According to Sunshine, "programming on the new network will
include women's sports and events that are pushed off Prime
Network by live pro sports" (Barry Jackson, MIAMI HERALD, 11/20).

     "The undercurrent of shrinking network television audiences
continues unabated," according to Tim Jones in this morning's
CHICAGO TRIBUNE.  Since the '83-84 season, viewership has dropped
19% for ABC, 17% for NBC, and 12.6% for CBS.  "The most recent
figures from Nielsen show a continued network viewing decline of
2.7 percent in the year ended last month.  The cancellation of
baseball playoffs and the World Series likely hurt last month's
viewer count.  There is, however, no evidence to suggest the
overall downward trend is reversing itself."  Jones adds that
"sports is not automatically the savior of any network," in fact,
"as CBS learned with its money-losing contract with Major League
Baseball, sports is an anchor that can pull the ship under."

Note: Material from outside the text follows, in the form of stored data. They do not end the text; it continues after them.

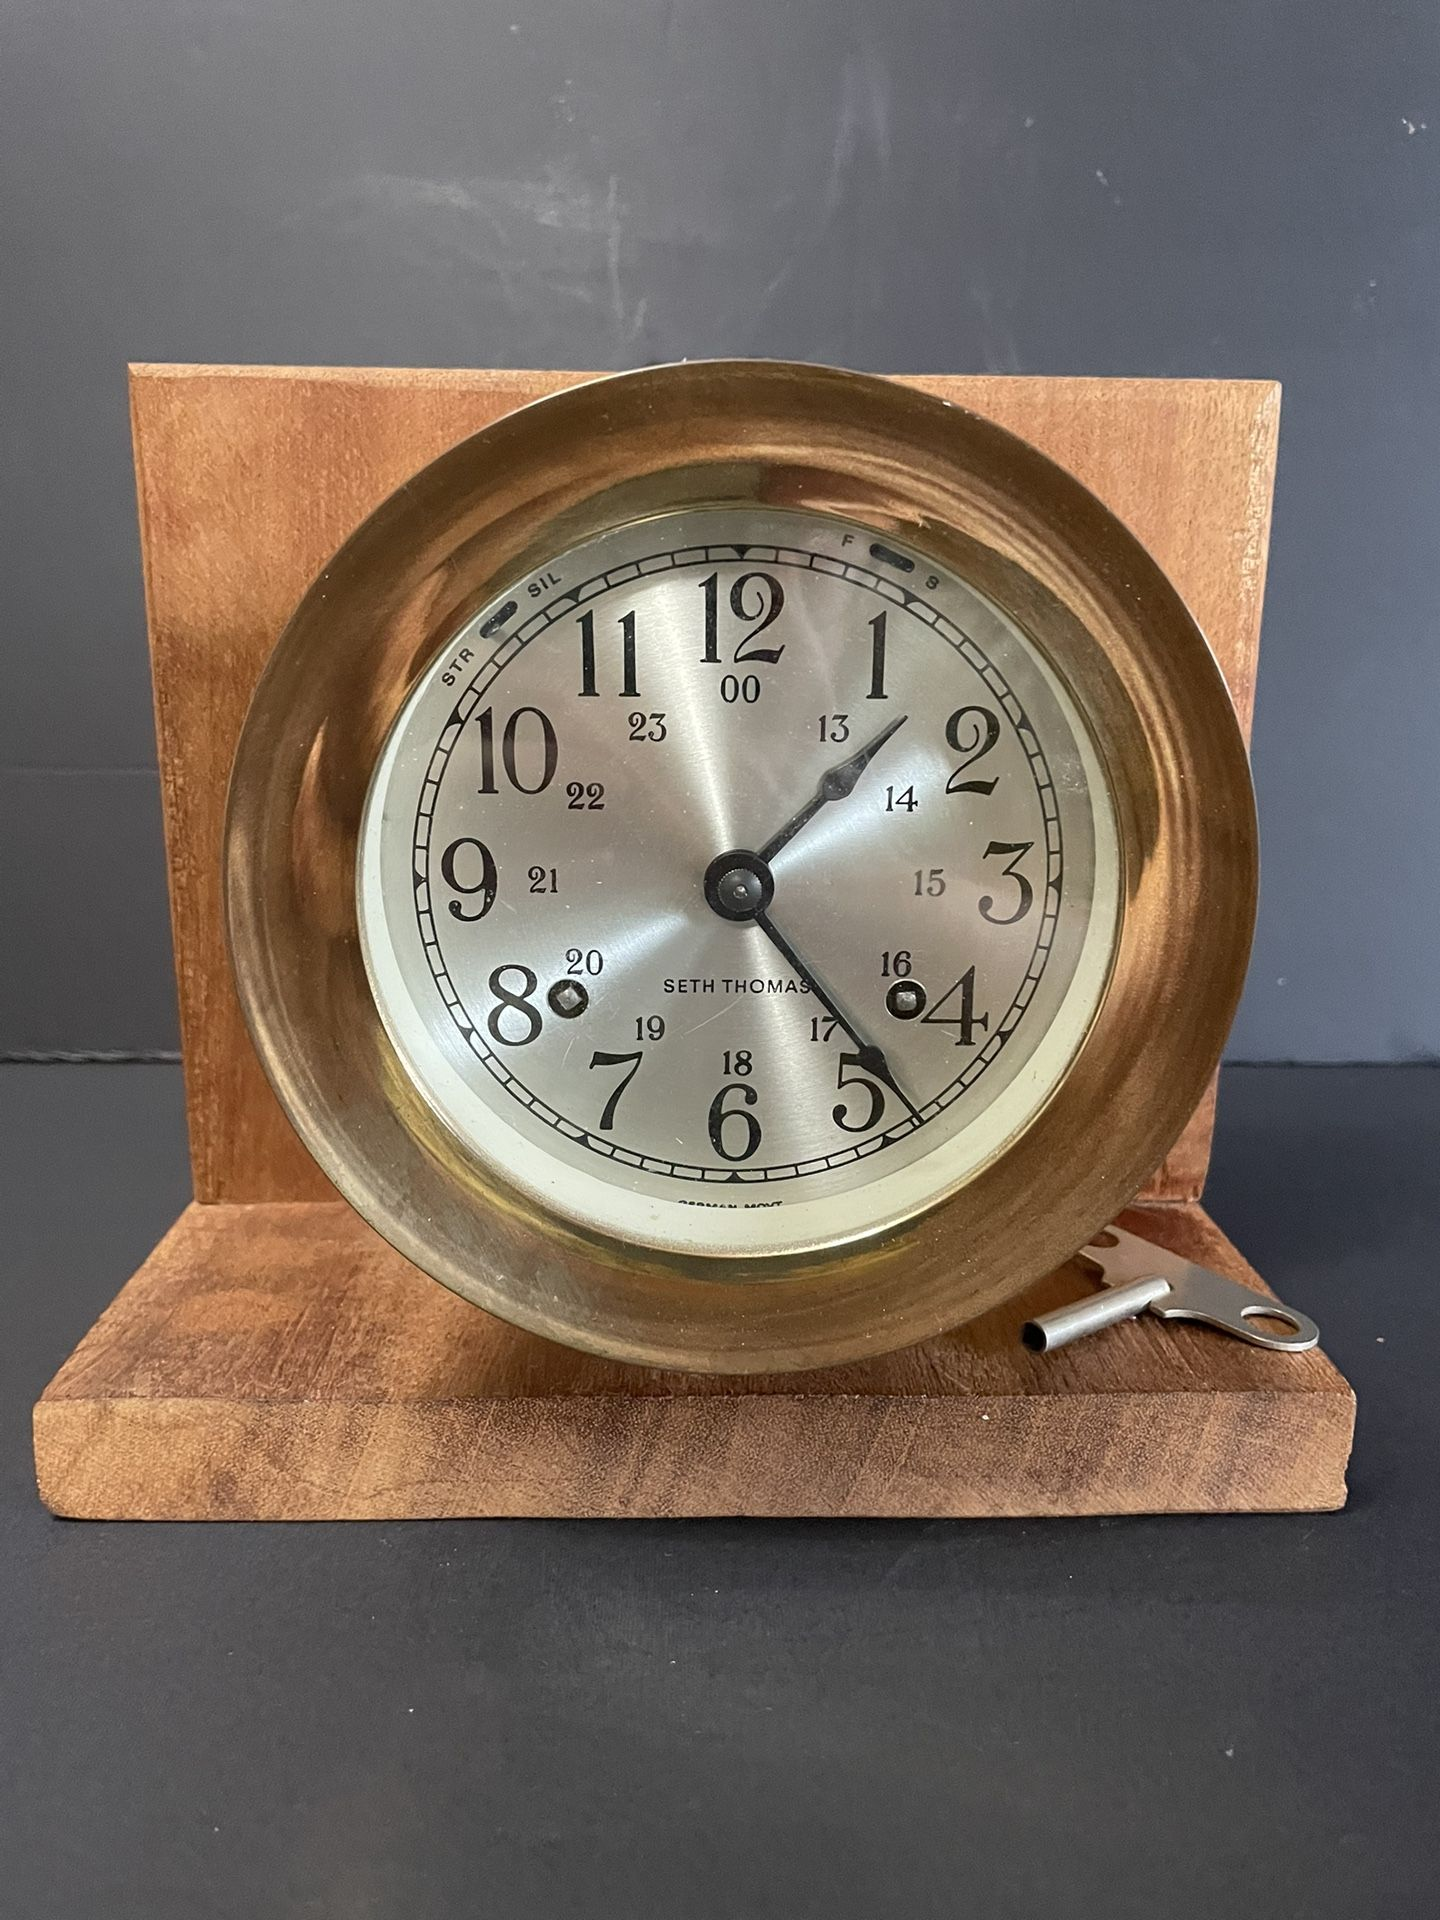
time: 1:23
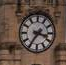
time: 3:35
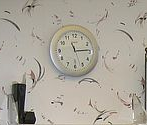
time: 11:14
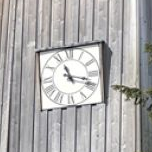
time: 11:17
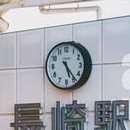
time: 5:23
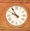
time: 9:54
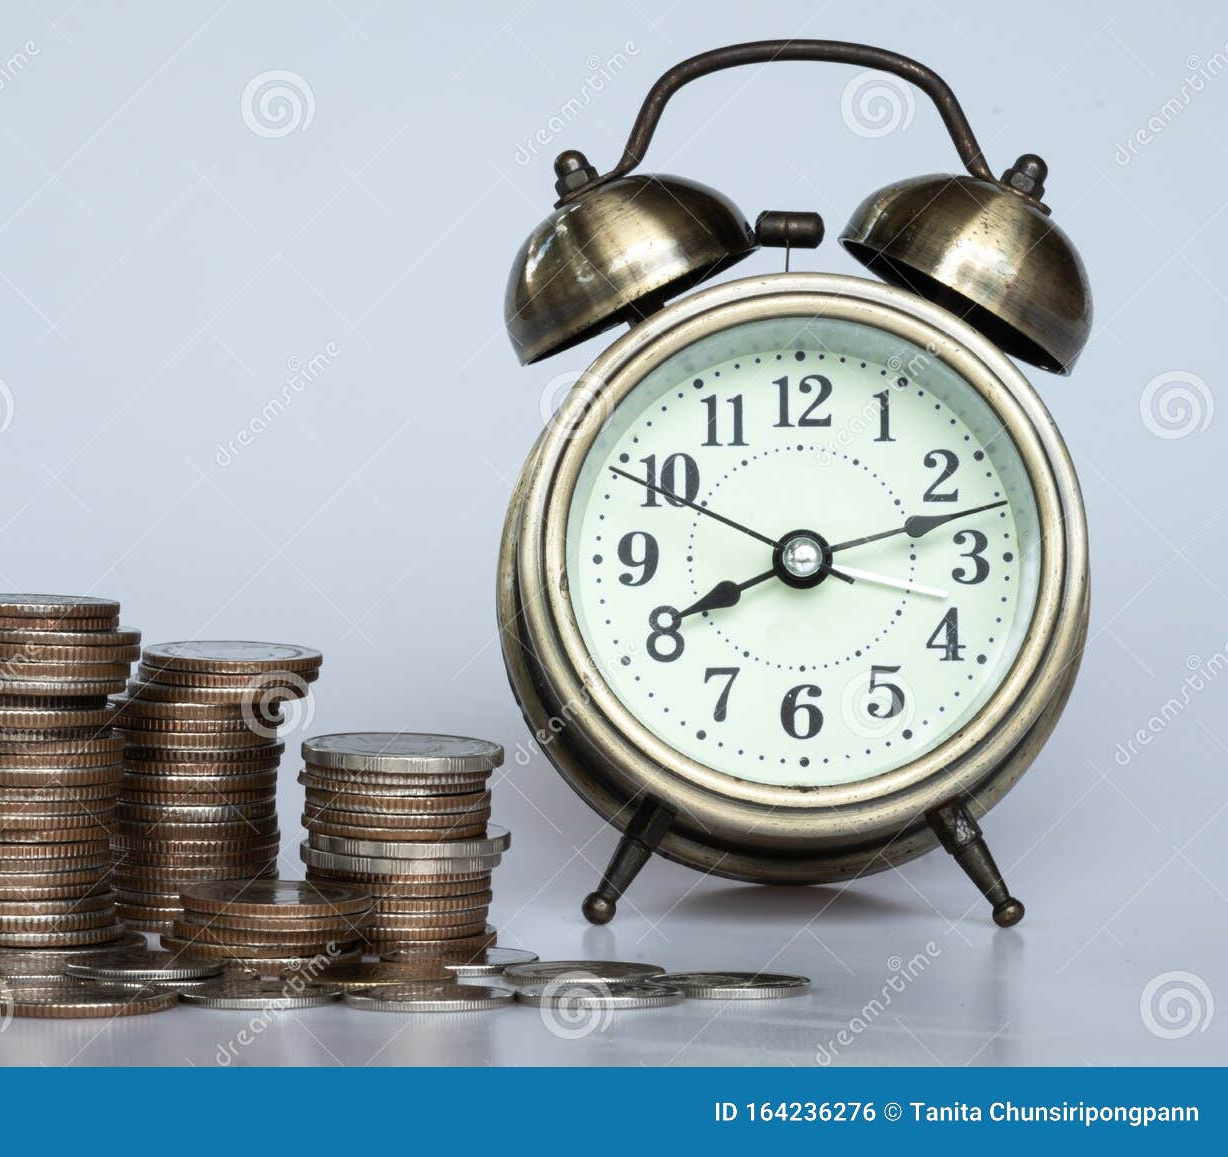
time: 8:12
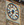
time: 6:41
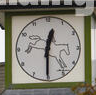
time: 12:30
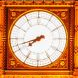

James Goss, media analyst with Duff & Phelps:  "Sports
establishes an image but doesn't necessarily do a lot for the
bottom line" (CHICAGO TRIBUNE, 11/21).
     VIACOM EYEING CBS?  USA TODAY reports this morning that
Viacom "is taking a preliminary look at CBS."  According to an
unnamed source, "Viacom is understood to have met within the past
two weeks with investment bankers who want it to buy CBS"
(Lieberman & Dorfman, USA TODAY, 11/21).